━━━━━ Stored data

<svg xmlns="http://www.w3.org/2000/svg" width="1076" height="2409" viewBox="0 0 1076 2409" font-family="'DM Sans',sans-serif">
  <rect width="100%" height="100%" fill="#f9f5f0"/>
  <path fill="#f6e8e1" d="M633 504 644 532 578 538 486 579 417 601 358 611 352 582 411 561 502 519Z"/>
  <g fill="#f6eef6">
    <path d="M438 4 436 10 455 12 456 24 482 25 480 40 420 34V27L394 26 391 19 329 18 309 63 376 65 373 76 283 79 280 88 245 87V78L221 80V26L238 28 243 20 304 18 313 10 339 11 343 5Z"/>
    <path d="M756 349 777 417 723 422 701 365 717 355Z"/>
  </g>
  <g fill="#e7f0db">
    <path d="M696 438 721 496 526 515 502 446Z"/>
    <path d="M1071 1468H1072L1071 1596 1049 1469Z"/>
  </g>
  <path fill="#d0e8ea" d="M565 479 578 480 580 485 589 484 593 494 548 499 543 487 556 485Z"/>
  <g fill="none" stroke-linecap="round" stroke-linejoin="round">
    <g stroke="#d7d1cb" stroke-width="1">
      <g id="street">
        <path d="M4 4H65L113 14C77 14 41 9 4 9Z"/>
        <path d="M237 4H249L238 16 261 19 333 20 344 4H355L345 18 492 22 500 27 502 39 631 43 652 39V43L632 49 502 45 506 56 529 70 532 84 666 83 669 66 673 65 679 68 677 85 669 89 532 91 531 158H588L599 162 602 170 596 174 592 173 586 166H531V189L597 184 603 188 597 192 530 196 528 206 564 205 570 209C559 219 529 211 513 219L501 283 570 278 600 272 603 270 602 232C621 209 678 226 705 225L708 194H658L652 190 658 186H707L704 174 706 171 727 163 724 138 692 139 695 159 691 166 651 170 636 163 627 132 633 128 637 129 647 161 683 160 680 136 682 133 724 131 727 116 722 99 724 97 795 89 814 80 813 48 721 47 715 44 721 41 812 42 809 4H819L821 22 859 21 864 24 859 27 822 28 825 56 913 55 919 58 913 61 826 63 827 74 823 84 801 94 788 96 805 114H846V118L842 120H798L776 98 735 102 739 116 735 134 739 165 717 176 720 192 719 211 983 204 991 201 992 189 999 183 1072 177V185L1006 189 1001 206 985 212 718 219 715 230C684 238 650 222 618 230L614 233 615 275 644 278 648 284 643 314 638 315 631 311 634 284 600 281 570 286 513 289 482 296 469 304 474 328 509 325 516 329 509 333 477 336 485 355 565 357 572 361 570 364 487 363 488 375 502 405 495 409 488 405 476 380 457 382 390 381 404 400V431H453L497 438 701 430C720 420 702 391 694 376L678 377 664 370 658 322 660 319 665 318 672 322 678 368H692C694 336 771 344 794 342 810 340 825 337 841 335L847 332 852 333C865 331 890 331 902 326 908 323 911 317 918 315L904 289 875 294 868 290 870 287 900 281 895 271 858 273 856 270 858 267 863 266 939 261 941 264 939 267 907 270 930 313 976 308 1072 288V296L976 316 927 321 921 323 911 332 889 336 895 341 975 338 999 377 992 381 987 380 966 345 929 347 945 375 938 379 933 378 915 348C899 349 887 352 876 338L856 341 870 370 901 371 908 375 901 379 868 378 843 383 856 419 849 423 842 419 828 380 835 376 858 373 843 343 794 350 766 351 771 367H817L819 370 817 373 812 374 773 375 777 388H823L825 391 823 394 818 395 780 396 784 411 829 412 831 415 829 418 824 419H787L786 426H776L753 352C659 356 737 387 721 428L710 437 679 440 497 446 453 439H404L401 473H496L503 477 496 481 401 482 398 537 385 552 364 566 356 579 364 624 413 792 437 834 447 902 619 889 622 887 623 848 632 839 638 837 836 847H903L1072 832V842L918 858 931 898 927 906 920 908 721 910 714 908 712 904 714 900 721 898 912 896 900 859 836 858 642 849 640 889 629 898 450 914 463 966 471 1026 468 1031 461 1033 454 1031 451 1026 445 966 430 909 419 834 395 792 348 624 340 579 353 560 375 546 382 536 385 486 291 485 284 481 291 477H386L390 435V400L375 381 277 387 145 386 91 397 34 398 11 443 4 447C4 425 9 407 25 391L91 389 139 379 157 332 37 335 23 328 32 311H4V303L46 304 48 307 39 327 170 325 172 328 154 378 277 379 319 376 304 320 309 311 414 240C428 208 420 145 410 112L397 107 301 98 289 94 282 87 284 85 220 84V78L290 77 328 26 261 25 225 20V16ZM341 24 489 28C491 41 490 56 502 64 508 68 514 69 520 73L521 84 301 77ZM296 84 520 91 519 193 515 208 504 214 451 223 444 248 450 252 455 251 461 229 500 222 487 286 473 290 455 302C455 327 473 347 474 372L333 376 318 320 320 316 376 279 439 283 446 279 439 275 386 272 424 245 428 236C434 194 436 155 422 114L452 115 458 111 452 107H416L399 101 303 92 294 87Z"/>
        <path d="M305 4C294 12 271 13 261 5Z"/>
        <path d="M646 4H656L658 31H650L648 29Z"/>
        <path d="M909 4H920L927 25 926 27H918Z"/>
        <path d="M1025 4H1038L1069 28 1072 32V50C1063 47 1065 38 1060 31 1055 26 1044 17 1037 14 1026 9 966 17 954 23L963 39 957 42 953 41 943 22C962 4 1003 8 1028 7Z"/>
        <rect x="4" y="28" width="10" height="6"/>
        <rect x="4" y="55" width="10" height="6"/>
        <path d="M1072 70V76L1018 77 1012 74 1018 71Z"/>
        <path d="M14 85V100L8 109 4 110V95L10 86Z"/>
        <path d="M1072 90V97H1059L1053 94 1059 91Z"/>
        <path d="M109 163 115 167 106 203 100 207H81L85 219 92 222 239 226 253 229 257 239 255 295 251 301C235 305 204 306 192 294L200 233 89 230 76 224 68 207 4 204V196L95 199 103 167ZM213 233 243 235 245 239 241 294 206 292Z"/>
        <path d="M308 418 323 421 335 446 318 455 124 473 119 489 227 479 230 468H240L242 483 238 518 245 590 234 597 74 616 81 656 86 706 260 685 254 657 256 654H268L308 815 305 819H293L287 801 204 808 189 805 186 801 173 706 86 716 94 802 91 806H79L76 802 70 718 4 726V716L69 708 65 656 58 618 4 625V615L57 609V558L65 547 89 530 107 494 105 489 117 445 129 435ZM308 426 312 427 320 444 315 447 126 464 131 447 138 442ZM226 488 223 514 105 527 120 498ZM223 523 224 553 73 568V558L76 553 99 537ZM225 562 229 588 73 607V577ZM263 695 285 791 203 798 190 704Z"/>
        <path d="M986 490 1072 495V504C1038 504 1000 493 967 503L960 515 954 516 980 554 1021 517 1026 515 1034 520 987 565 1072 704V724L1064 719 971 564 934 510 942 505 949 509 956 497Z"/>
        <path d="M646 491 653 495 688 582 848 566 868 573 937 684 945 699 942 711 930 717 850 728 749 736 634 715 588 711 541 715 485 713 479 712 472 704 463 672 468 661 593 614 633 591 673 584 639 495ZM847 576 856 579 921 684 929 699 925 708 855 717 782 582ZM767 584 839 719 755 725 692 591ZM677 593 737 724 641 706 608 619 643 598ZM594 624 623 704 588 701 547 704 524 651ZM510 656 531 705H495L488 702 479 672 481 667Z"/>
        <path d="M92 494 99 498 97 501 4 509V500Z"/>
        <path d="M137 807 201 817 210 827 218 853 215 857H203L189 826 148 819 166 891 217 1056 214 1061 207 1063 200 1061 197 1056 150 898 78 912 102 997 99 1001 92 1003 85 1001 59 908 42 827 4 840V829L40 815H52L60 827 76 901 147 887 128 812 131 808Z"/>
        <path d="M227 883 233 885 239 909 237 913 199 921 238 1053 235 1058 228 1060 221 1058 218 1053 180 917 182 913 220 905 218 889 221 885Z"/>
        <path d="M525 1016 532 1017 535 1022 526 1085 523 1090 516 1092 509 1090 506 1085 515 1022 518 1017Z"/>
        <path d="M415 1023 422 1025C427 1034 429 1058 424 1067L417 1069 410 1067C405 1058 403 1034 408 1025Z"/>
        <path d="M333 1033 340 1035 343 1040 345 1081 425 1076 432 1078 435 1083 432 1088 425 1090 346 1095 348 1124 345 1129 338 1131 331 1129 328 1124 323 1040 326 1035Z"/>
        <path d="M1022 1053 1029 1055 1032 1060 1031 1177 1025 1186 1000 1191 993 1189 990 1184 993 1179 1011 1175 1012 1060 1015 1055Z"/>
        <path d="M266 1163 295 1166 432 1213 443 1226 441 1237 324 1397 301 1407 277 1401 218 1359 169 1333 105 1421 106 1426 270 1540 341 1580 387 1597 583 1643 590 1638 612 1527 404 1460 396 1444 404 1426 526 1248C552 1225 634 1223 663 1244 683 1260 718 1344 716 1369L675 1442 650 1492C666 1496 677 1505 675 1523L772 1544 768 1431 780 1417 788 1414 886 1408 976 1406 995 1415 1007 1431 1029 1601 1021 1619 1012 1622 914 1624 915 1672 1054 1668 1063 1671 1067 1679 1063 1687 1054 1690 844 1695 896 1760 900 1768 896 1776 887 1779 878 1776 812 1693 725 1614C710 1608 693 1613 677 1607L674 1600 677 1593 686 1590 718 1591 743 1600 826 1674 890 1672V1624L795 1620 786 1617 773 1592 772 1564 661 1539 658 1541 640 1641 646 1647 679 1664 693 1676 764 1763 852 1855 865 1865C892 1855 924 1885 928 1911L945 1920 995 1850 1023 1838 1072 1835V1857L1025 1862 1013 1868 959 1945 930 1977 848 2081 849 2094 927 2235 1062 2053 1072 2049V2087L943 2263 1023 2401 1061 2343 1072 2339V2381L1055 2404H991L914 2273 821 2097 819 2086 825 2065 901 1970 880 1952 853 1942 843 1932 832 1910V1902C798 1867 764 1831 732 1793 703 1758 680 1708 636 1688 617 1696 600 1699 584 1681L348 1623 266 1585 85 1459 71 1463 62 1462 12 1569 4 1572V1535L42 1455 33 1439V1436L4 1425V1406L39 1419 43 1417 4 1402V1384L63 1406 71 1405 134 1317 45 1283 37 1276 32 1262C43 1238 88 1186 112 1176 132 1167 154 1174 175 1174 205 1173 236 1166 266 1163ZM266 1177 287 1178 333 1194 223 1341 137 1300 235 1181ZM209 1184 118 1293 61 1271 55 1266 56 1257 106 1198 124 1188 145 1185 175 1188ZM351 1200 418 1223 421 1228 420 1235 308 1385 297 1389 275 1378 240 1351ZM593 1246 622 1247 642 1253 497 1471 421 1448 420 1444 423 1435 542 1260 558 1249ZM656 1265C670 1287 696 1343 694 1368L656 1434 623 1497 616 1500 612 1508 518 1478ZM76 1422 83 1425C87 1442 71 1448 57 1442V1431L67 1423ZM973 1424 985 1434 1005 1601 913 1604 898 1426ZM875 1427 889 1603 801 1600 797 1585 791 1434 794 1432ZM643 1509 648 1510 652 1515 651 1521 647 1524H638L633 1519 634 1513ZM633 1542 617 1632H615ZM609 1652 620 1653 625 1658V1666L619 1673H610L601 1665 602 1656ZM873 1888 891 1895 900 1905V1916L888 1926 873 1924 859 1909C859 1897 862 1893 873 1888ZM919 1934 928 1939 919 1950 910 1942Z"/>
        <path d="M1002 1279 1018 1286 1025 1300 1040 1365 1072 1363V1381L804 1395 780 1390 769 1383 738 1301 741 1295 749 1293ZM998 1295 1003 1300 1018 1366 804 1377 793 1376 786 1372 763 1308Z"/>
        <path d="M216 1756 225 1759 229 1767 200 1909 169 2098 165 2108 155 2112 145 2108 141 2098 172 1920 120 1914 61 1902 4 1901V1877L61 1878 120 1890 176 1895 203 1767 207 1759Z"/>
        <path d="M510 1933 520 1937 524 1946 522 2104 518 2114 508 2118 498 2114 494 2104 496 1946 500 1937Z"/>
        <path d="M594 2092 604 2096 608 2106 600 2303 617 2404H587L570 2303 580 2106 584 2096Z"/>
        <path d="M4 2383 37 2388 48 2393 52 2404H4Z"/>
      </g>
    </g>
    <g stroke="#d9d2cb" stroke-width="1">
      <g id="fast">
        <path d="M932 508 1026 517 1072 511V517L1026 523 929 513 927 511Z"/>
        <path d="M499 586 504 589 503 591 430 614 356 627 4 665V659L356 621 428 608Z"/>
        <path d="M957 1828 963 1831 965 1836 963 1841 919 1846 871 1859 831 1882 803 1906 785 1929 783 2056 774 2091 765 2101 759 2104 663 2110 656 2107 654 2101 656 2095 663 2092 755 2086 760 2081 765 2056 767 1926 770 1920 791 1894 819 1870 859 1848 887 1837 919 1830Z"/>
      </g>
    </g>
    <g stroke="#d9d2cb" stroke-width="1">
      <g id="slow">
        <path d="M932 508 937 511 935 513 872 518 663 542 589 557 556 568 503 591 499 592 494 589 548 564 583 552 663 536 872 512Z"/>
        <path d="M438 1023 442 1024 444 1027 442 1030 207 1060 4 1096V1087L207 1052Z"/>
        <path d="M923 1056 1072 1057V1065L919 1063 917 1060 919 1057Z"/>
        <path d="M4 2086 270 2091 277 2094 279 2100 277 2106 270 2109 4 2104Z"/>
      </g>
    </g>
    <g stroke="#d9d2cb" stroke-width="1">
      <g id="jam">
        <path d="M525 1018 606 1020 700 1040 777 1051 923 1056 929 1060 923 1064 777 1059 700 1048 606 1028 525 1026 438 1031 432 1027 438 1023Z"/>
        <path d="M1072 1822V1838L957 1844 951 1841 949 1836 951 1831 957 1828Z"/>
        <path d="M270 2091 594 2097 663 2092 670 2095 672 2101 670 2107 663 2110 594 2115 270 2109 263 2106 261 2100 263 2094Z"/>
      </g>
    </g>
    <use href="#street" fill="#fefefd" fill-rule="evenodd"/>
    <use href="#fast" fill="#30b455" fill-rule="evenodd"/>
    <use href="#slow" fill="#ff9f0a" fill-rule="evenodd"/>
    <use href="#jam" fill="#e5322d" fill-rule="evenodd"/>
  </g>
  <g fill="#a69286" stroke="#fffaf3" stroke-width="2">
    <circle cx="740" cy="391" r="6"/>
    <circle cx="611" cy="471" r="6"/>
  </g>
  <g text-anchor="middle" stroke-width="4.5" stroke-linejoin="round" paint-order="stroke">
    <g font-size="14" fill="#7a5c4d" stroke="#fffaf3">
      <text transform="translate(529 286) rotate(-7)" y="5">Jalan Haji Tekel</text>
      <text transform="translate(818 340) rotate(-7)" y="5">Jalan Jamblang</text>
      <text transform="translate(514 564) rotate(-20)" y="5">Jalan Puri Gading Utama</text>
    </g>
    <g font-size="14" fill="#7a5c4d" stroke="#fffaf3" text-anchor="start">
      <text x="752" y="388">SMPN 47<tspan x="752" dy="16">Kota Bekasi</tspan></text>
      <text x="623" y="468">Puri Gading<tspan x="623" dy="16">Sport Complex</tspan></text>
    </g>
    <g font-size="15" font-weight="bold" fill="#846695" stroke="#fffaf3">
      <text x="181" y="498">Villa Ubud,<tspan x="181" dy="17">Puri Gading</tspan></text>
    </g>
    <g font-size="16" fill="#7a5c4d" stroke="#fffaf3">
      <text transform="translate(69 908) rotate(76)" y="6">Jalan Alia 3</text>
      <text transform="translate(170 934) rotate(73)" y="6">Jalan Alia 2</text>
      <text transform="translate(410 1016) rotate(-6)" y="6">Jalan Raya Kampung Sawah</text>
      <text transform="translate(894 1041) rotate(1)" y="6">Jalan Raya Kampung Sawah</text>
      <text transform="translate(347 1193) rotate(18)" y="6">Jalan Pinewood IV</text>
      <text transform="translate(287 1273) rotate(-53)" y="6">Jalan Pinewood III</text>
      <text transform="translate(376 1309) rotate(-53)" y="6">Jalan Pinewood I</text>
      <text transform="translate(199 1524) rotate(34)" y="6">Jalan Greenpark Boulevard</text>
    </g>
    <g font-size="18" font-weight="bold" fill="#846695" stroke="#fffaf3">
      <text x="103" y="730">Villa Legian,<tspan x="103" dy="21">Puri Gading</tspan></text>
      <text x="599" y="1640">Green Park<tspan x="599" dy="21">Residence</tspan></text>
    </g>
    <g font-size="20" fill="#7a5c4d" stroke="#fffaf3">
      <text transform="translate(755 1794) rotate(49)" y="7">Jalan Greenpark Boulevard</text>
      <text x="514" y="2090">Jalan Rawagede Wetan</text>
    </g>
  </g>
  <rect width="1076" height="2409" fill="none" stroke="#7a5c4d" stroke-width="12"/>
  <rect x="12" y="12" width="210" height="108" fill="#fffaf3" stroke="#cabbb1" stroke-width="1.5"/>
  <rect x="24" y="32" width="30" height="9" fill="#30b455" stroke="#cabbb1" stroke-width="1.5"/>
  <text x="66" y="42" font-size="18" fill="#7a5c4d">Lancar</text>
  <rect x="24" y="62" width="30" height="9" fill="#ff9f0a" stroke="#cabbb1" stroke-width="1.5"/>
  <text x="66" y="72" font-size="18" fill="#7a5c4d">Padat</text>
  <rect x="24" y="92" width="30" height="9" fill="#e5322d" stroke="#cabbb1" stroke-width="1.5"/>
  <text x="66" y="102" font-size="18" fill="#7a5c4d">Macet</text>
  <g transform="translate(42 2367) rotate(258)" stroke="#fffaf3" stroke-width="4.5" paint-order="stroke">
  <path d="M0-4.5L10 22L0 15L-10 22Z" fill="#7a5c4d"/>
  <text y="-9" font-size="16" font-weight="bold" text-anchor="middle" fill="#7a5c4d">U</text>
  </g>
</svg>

━━━━━━━━━━

- **Assignment**:
Which lines in the listing hold the word "middle"? Copy them out.

- **Solution for this task**:
  <g text-anchor="middle" stroke-width="4.5" stroke-linejoin="round" paint-order="stroke">
  <text y="-9" font-size="16" font-weight="bold" text-anchor="middle" fill="#7a5c4d">U</text>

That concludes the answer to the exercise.